Videx and Videx EC (Ididanosine), a medicine used to treat human immunodeficiency virus (HIV) infection, has been associated with a rare but serious complication in the liver known as non-cirrhotic portal hypertension, according to the Food and Drug Association (FDA) Drug Safety Communication. The FDA issued the warning to health care professionals and patients after receiving reports of non-cirrhotic portal hypertension through its FDA Adverse Event Reporting System, and has revised the didanosine drug label to include information about this risk.

Non-cirrhotic portal hypertension is a rare type of hypertension in the U.S. and is not caused by cirrhosis of the liver. It occurs when the blood flow in the major vein in the liver slows, leading to the development of severely enlarged esophageal veins in the gastrointestinal system. Hypertension increases the pressure of blood flow in these veins, which may break open, causing bleeding and, in some cases, death.

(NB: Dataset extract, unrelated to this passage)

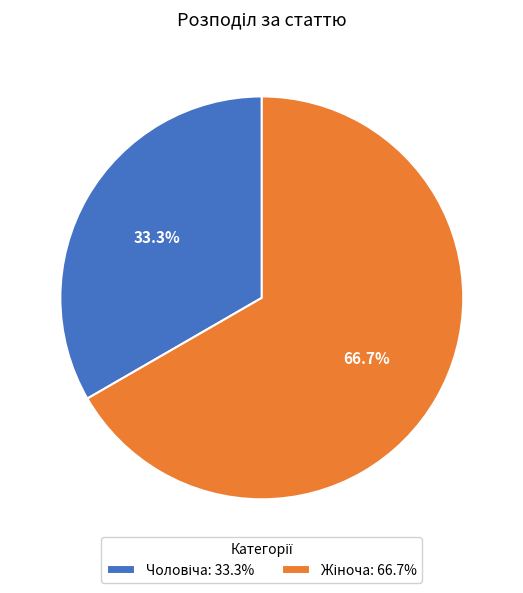

To the nearest percent, what is the average slice percentage?

50%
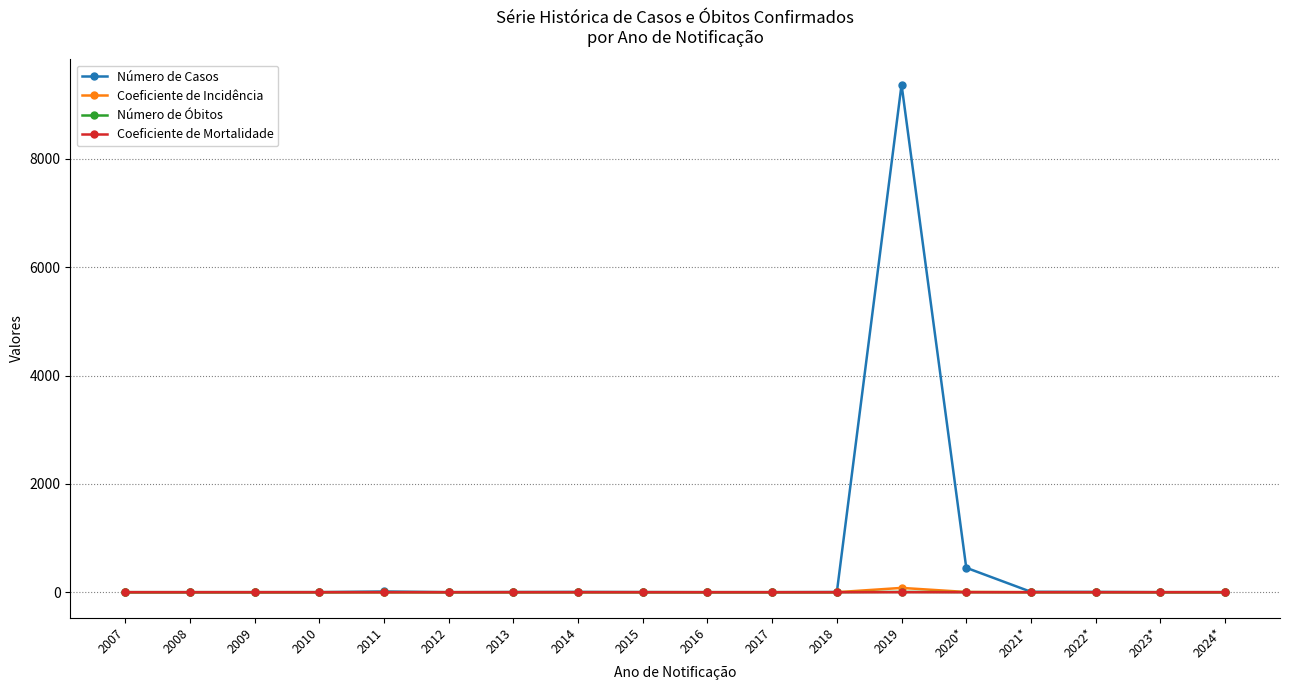

What is the sum of all Coeficiente de Mortalidade values?

0.1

Post-marketing of didanosine has resulted in 42 cases of non-cirrhotic portal hypertension following the use of didanosine alone or in combination with other antiviral drugs. Four of the 42 patients who developed the condition died. Other liver adverse events reported included lactic acidosis, hepatomegaly with steatosis, and liver failure.

Didanosine works to reduce the of HIV and helps the body maintain its supply of immune cells that are important in fighting HIV and other infections.  The FDA believes certain patients with HIV may still benefit from didanosine, and urges patients to weigh risks and benefits with their health care professional, as this should be an individual decision.